Tous les principaux navigateurs Web, y compris Chrome, Firefox, Internet Explorer et Safari, ont été piratés lors du concours Pwn2Own de cette année, organisé par la Zero Day Initiative (ZDI) de HP..

Deux vulnérabilités ont été découvertes dans Google Chrome, notamment un contournement du bac à sable et un bogue de lecture / écriture arbitraire, qui ont tous deux entraîné l'exécution de code. Ce dernier a été considéré comme une victoire partielle, car une partie de celle-ci a été découverte plus tôt à Pwnium.

Trois bogues gratuits use-after-free et un bogue du noyau permettant d'ouvrir la calculatrice système ont été découverts dans Microsoft Internet Explorer..

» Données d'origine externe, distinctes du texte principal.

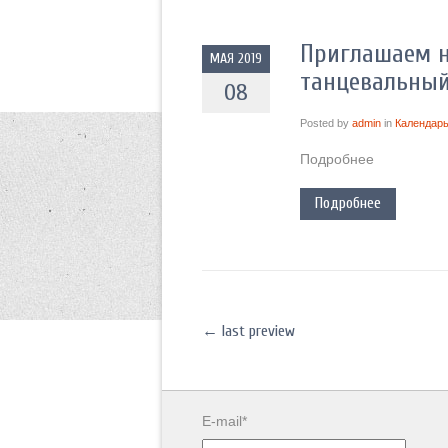
Приглашаем н
МАЯ 2019
танцевальный
08
Posted by
admin
in
Календарь
Подробнее
Подробнее
←
last preview
E-mail*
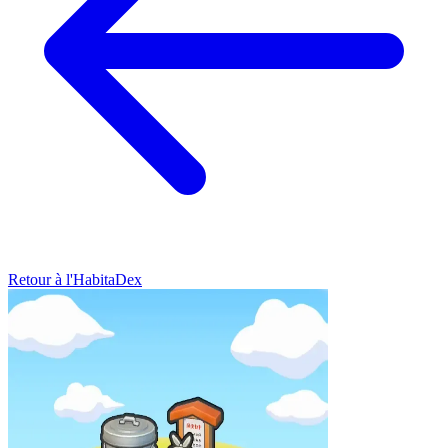
Retour à l'HabitaDex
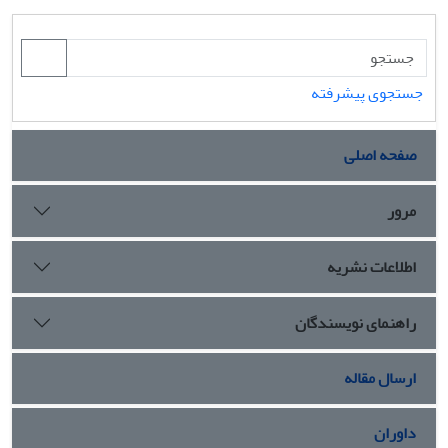
جستجوی پیشرفته
صفحه اصلی
مرور
اطلاعات نشریه
راهنمای نویسندگان
ارسال مقاله
داوران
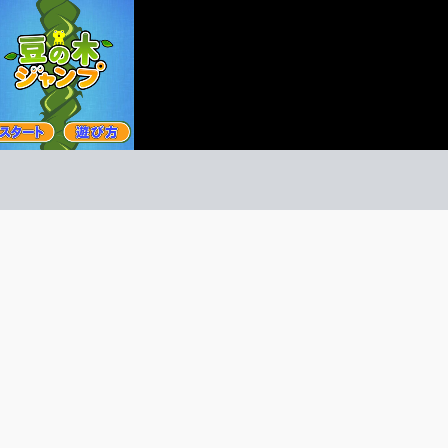
の木ジャンプ
クション
ーム紹介 -
び方 -
ジャンプしてタイミング良く足場に飛び移れ！フルーツ
豆の木を登るジャンプアクション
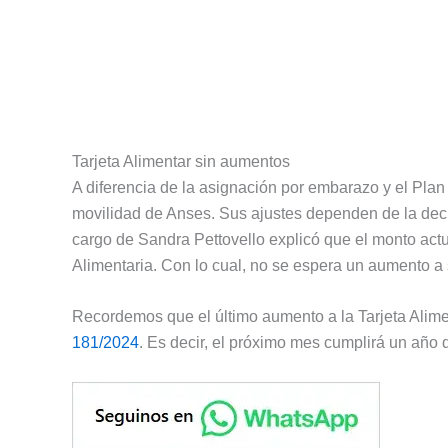
Tarjeta Alimentar sin aumentos
A diferencia de la asignación por embarazo y el Plan 
movilidad de Anses. Sus ajustes dependen de la deci
cargo de Sandra Pettovello explicó que el monto actu
Alimentaria. Con lo cual, no se espera un aumento a
Recordemos que el último aumento a la Tarjeta Alim
181/2024
. Es decir, el próximo mes cumplirá un año 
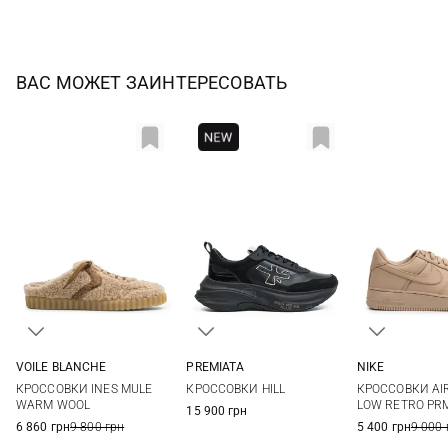
ВАС МОЖЕТ ЗАИНТЕРЕСОВАТЬ
VOILE BLANCHE
PREMIATA
NIKE
36
37
38
39
35
36
37
38
6 US
6,5 US
КРОССОВКИ INES MULE
КРОССОВКИ HILL
КРОССОВКИ AIR
40
41
39
40
8 US
8,5 US
WARM WOOL
LOW RETRO PR
15 900 грн
6 860 грн
9 800 грн
5 400 грн
9 000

Deux bogues en lecture / écriture non conformes, entraînant l'exécution de code, ont été détectés dans Mozilla Firefox, ainsi qu'un bogue d'utilisation après coup permettant de contourner le sandbox. Deux autres problèmes ont été détectés, qui permettent une élévation des privilèges dans le navigateur et un contournement de mesure de sécurité..

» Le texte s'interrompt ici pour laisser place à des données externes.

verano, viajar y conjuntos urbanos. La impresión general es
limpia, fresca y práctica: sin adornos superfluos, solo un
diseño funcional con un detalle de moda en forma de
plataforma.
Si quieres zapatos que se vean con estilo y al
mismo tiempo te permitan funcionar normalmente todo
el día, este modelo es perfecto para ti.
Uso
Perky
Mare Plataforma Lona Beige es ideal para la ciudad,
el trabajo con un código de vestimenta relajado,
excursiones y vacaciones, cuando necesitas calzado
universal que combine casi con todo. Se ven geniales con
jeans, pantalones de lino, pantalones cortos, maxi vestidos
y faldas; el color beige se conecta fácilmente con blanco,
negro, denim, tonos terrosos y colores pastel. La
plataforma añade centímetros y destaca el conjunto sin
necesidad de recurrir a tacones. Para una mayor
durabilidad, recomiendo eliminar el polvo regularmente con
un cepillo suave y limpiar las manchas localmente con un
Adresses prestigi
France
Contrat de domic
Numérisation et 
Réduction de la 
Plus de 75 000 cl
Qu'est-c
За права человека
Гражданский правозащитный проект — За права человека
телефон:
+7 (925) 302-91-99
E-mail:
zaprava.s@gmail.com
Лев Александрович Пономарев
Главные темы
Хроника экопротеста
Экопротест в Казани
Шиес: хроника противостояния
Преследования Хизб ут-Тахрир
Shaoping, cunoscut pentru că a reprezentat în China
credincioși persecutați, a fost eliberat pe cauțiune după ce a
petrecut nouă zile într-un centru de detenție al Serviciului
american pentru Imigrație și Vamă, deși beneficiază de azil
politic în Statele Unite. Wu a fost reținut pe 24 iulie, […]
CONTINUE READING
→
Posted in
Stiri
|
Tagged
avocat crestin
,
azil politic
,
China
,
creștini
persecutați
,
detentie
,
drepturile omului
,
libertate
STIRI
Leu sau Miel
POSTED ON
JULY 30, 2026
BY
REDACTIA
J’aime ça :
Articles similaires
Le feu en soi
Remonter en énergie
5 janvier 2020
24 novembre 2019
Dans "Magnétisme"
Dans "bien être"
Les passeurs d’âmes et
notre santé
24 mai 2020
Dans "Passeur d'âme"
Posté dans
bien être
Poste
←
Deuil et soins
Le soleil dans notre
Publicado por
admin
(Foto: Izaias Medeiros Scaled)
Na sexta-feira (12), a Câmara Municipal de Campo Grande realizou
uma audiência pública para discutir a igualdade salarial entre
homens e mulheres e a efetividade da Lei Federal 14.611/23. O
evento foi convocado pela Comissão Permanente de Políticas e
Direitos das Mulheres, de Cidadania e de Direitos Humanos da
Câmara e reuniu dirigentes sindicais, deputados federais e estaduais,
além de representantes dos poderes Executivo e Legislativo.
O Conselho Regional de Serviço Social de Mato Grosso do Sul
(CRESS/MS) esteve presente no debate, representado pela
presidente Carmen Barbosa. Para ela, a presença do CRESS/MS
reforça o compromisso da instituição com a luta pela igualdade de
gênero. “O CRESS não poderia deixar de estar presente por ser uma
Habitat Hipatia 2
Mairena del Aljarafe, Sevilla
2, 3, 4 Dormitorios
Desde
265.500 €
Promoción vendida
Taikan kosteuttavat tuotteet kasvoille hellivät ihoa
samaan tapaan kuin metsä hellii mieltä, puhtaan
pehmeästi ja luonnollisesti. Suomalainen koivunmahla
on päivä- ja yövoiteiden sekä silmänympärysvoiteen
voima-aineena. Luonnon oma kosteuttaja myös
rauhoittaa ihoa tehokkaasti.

Un débordement de tas et un contournement du bac à sable entraînant l'exécution de code ont été détectés dans Apple Safari.

Ce n'était pas tous les navigateurs Web non plus. Un autre dépassement de tas et un contournement du bac à sable ont été découverts dans Adobe Flash et Adobe Reader, ainsi qu'un contournement du bac à sable Internet Explorer après utilisation libre dans Flash..

Possédé

Les sponsors de la compétition, Google et ZDI, ont également présenté quelques bugs trouvés dans le cadre de la partie Pwn4Fun de l'événement, ce qui n'était probablement pas très amusant pour les fabricants de navigateurs ciblés..

Google a montré comment exploiter Safari pour ouvrir Calculator en tant que root sur Mac OS X, tandis que ZDI lançait Scientific Calculator à l'aide d'un exploit de contournement de sandbox dans Internet Explorer..

Un total de 850 000 $ a été versé aux gagnants au cours des deux jours, en plus des ordinateurs portables, des points ZDI et d'autres prix. 82 500 $ ont également été versés à la Croix-Rouge canadienne par Google et ZDI.

Toutes les vulnérabilités découvertes ont été signalées aux sociétés respectives afin qu’elles puissent être traitées dans les futurs correctifs..

Via ZDNet

  • Quel navigateur devriez-vous utiliser?